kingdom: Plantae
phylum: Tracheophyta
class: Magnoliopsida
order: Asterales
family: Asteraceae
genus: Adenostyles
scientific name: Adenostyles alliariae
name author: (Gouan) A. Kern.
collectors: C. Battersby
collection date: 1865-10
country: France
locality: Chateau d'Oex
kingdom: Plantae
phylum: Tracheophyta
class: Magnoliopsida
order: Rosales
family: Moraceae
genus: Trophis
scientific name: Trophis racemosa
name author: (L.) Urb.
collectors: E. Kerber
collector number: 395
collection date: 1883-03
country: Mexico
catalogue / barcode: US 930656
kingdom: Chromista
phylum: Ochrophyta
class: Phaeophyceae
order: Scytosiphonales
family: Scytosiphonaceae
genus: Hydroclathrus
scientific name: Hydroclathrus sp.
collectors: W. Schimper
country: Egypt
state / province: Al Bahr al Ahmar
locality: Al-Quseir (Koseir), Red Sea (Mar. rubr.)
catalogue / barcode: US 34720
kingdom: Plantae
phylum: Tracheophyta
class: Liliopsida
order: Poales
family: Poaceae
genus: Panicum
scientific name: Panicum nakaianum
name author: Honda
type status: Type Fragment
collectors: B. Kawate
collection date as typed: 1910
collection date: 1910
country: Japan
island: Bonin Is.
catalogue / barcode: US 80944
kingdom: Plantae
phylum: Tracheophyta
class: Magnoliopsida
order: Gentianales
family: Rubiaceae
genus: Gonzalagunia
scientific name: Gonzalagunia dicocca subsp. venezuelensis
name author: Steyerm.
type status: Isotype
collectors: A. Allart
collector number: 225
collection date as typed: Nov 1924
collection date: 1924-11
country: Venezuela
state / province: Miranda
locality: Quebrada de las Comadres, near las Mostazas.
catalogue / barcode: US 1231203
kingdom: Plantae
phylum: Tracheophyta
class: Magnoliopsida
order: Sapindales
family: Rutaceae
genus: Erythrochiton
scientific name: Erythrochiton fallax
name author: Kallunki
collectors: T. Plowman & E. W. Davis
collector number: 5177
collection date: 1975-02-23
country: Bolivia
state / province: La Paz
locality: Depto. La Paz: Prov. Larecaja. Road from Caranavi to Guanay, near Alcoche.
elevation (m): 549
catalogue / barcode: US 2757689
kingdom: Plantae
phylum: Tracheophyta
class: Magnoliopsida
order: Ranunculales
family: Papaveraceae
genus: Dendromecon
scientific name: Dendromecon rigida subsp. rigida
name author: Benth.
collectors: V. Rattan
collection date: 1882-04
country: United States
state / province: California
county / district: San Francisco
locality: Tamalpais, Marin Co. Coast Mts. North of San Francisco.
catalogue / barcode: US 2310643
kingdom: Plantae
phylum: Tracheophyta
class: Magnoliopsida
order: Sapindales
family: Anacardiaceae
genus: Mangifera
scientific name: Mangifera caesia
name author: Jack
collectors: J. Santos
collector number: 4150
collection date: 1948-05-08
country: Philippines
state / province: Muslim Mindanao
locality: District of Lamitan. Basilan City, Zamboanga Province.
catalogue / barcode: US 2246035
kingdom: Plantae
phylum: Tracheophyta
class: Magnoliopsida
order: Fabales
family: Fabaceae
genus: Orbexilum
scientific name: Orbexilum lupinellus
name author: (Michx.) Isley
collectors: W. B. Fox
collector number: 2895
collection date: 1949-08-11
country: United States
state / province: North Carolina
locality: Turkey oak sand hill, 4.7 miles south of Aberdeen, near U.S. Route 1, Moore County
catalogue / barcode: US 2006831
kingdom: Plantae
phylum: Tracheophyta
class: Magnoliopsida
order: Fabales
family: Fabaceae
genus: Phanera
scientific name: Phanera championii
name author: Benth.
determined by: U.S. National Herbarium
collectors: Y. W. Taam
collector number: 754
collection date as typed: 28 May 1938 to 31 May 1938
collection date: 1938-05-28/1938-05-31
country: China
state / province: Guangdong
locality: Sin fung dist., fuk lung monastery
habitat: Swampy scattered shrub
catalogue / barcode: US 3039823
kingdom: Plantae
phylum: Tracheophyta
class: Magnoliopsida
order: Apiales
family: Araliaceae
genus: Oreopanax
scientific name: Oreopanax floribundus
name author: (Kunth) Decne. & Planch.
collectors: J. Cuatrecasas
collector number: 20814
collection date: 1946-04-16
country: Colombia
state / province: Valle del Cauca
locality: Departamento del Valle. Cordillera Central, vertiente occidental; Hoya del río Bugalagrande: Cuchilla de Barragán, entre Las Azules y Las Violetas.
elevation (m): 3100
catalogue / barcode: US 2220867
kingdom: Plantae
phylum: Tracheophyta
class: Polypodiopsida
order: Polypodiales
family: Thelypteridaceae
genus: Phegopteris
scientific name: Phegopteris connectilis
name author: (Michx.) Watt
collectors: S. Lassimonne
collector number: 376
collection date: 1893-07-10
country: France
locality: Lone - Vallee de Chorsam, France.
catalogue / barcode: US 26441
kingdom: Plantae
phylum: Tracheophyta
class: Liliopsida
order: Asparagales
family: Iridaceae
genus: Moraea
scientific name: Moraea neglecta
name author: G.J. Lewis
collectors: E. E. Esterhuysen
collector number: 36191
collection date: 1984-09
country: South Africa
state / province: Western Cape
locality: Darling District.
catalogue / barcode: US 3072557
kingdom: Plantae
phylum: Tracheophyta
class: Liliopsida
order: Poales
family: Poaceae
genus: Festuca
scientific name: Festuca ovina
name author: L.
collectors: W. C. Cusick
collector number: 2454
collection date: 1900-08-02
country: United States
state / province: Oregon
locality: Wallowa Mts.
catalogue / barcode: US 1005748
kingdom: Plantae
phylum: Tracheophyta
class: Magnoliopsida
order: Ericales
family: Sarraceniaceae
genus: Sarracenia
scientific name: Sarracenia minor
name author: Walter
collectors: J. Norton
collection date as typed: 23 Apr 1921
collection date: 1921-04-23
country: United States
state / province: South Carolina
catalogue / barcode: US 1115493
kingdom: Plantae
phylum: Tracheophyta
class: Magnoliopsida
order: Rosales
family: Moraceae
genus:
------------------------------
» Problem statement
Write out the lines above word for word, from the line with "county / district: San Francisco" up to and including the line with "state / province: Valle del Cauca".

» Right answer
county / district: San Francisco
locality: Tamalpais, Marin Co. Coast Mts. North of San Francisco.
catalogue / barcode: US 2310643
kingdom: Plantae
phylum: Tracheophyta
class: Magnoliopsida
order: Sapindales
family: Anacardiaceae
genus: Mangifera
scientific name: Mangifera caesia
name author: Jack
collectors: J. Santos
collector number: 4150
collection date: 1948-05-08
country: Philippines
state / province: Muslim Mindanao
locality: District of Lamitan. Basilan City, Zamboanga Province.
catalogue / barcode: US 2246035
kingdom: Plantae
phylum: Tracheophyta
class: Magnoliopsida
order: Fabales
family: Fabaceae
genus: Orbexilum
scientific name: Orbexilum lupinellus
name author: (Michx.) Isley
collectors: W. B. Fox
collector number: 2895
collection date: 1949-08-11
country: United States
state / province: North Carolina
locality: Turkey oak sand hill, 4.7 miles south of Aberdeen, near U.S. Route 1, Moore County
catalogue / barcode: US 2006831
kingdom: Plantae
phylum: Tracheophyta
class: Magnoliopsida
order: Fabales
family: Fabaceae
genus: Phanera
scientific name: Phanera championii
name author: Benth.
determined by: U.S. National Herbarium
collectors: Y. W. Taam
collector number: 754
collection date as typed: 28 May 1938 to 31 May 1938
collection date: 1938-05-28/1938-05-31
country: China
state / province: Guangdong
locality: Sin fung dist., fuk lung monastery
habitat: Swampy scattered shrub
catalogue / barcode: US 3039823
kingdom: Plantae
phylum: Tracheophyta
class: Magnoliopsida
order: Apiales
family: Araliaceae
genus: Oreopanax
scientific name: Oreopanax floribundus
name author: (Kunth) Decne. & Planch.
collectors: J. Cuatrecasas
collector number: 20814
collection date: 1946-04-16
country: Colombia
state / province: Valle del Cauca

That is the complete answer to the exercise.